Instruction: Among the records that follow, set down only the lines from the one containing "Page size: 1275x1650." to the one containing "Identify the document", both included, exactly.
*** Excerpted records ***
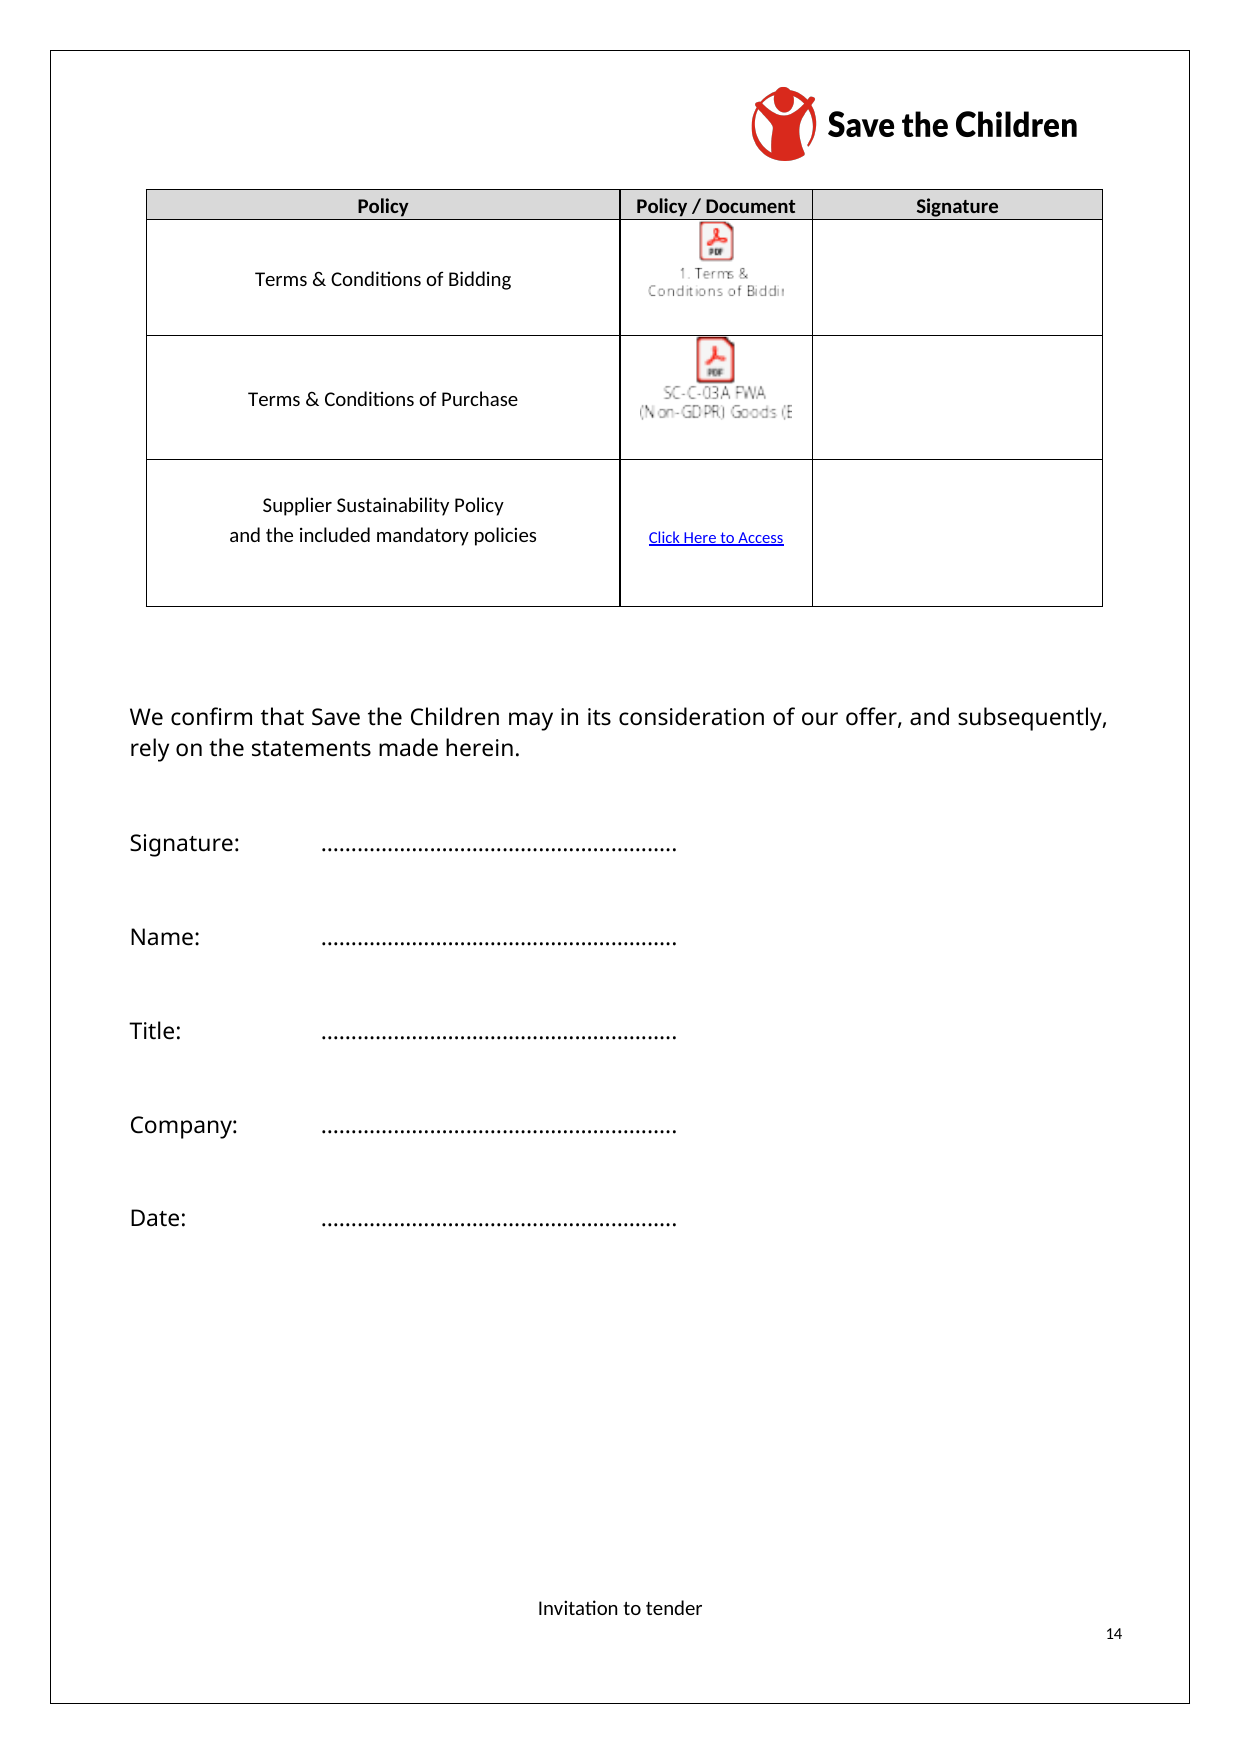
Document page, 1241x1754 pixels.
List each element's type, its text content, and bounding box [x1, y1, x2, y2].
*** End of Excerpted records ***
*** Excerpted records ***
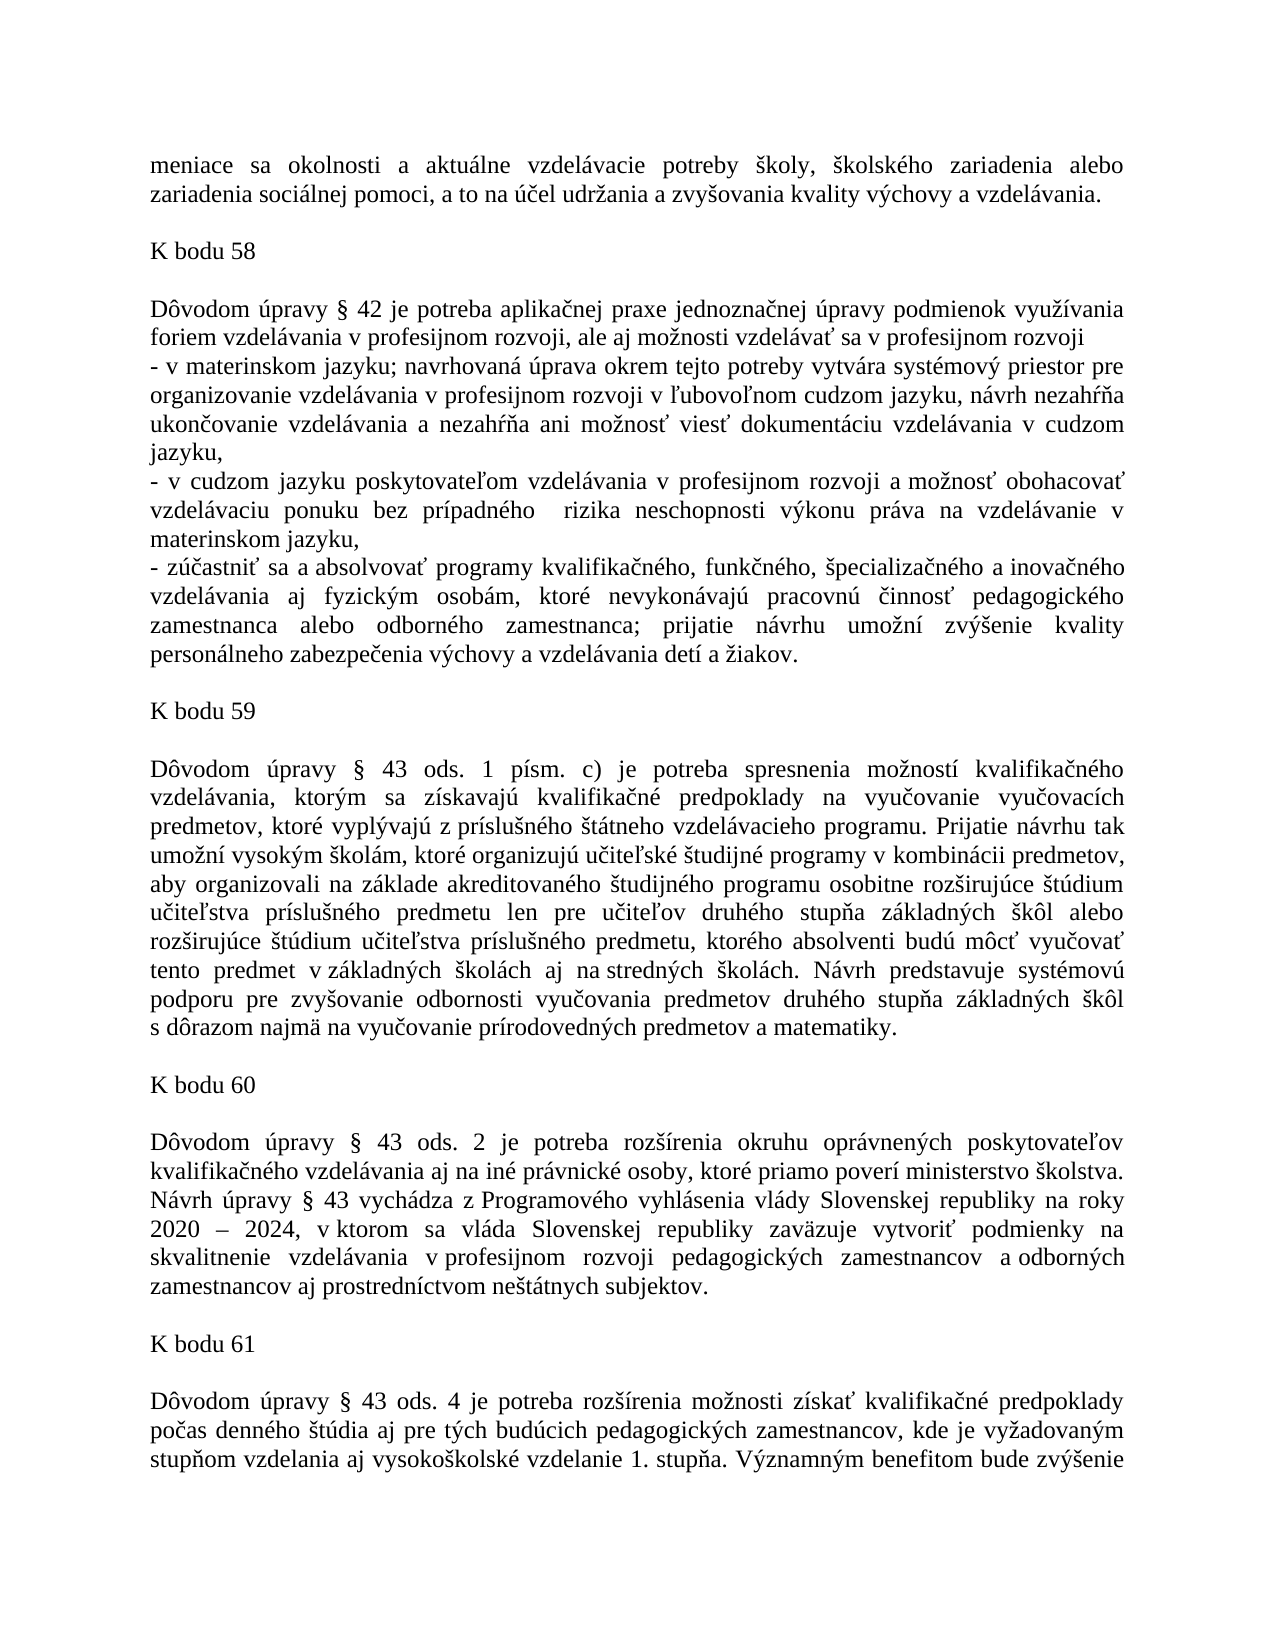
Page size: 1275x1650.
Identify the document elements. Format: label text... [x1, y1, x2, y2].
*** End of Excerpted records ***
*** Excerpted records ***
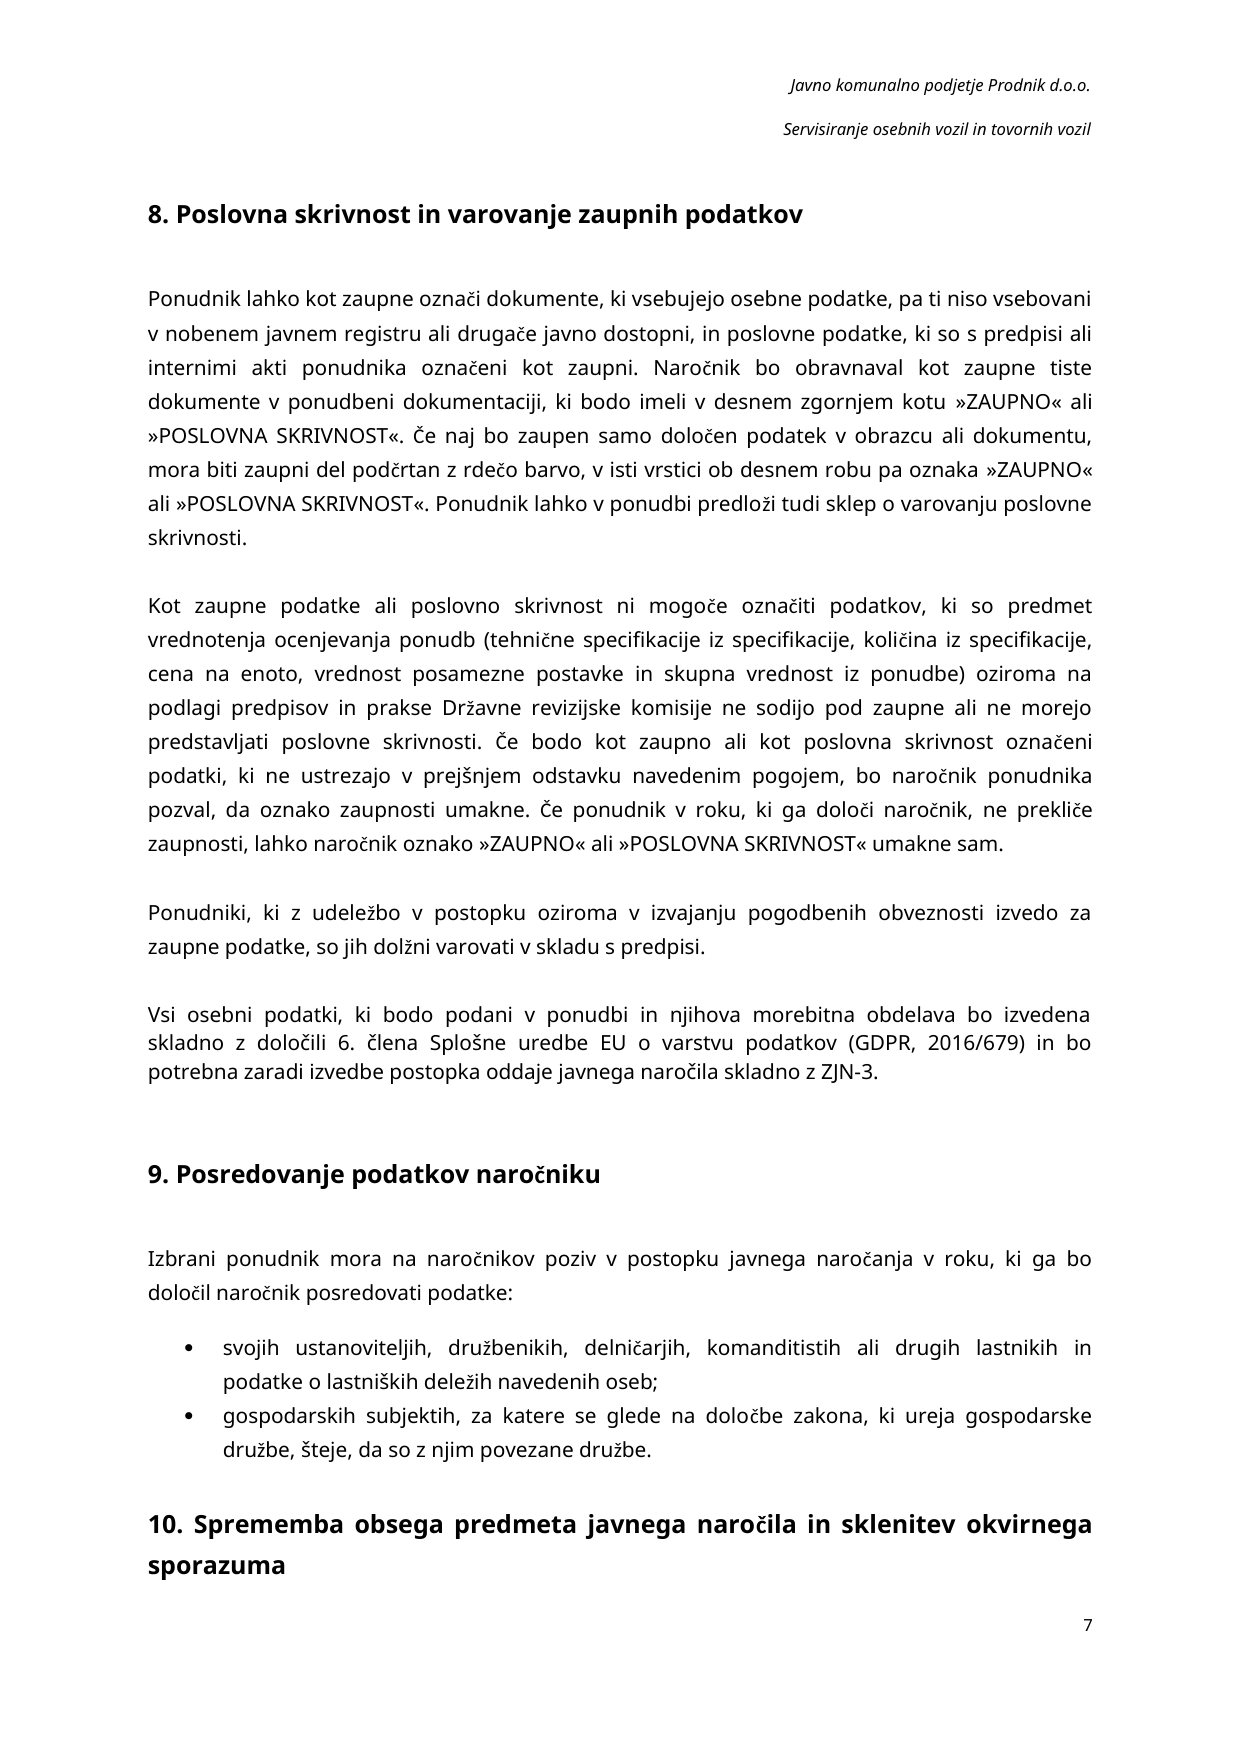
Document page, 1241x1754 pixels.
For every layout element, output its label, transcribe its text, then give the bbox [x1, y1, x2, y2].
*** End of Excerpted records ***
Exercise answer:
Page size: 1275x1650.
Identify the document elements. Format: label text... [x1, y1, x2, y2].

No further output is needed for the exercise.